TASK INSTRUCTIONS: Up to and including the line with "(IHC) of human", restate the material below word for word, beginning with its first line.

:::::

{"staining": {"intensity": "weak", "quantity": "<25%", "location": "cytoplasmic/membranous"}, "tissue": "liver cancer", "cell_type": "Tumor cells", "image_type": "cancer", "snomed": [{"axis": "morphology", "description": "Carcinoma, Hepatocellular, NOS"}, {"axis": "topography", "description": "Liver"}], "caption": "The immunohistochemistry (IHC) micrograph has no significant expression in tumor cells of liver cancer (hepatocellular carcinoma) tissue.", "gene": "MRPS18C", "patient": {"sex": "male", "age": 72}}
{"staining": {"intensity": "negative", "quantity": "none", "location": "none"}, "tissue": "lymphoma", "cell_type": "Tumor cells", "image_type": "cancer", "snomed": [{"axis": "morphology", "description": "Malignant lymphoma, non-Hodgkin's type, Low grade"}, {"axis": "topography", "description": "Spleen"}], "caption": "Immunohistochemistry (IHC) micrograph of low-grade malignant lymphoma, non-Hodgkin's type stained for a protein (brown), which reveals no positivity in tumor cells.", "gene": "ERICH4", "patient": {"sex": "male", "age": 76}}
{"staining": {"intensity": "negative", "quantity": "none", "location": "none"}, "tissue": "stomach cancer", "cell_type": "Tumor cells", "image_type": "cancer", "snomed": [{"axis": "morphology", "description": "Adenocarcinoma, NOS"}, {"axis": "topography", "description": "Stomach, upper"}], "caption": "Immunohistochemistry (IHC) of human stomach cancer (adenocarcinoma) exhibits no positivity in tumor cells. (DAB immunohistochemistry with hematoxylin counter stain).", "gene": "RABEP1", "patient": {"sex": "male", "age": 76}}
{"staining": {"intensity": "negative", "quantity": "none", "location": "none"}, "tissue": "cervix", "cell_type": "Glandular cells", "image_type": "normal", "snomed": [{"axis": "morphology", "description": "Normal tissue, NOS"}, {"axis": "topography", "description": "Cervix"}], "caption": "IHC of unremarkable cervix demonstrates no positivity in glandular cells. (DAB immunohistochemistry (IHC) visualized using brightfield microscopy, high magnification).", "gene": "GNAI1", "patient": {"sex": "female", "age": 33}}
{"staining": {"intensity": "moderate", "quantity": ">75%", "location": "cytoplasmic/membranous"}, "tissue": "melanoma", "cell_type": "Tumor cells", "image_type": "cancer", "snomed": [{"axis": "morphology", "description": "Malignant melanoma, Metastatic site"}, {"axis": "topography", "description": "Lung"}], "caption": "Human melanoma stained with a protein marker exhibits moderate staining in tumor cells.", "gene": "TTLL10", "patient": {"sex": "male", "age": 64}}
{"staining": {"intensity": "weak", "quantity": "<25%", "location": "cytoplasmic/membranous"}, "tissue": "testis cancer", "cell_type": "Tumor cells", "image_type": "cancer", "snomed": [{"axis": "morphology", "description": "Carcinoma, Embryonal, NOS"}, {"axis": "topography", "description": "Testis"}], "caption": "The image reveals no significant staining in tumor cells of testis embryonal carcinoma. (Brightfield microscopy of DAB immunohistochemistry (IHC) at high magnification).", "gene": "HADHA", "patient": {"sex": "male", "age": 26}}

:::::

FINISHED TASK:
{"staining": {"intensity": "weak", "quantity": "<25%", "location": "cytoplasmic/membranous"}, "tissue": "liver cancer", "cell_type": "Tumor cells", "image_type": "cancer", "snomed": [{"axis": "morphology", "description": "Carcinoma, Hepatocellular, NOS"}, {"axis": "topography", "description": "Liver"}], "caption": "The immunohistochemistry (IHC) micrograph has no significant expression in tumor cells of liver cancer (hepatocellular carcinoma) tissue.", "gene": "MRPS18C", "patient": {"sex": "male", "age": 72}}
{"staining": {"intensity": "negative", "quantity": "none", "location": "none"}, "tissue": "lymphoma", "cell_type": "Tumor cells", "image_type": "cancer", "snomed": [{"axis": "morphology", "description": "Malignant lymphoma, non-Hodgkin's type, Low grade"}, {"axis": "topography", "description": "Spleen"}], "caption": "Immunohistochemistry (IHC) micrograph of low-grade malignant lymphoma, non-Hodgkin's type stained for a protein (brown), which reveals no positivity in tumor cells.", "gene": "ERICH4", "patient": {"sex": "male", "age": 76}}
{"staining": {"intensity": "negative", "quantity": "none", "location": "none"}, "tissue": "stomach cancer", "cell_type": "Tumor cells", "image_type": "cancer", "snomed": [{"axis": "morphology", "description": "Adenocarcinoma, NOS"}, {"axis": "topography", "description": "Stomach, upper"}], "caption": "Immunohistochemistry (IHC) of human stomach cancer (adenocarcinoma) exhibits no positivity in tumor cells. (DAB immunohistochemistry with hematoxylin counter stain).", "gene": "RABEP1", "patient": {"sex": "male", "age": 76}}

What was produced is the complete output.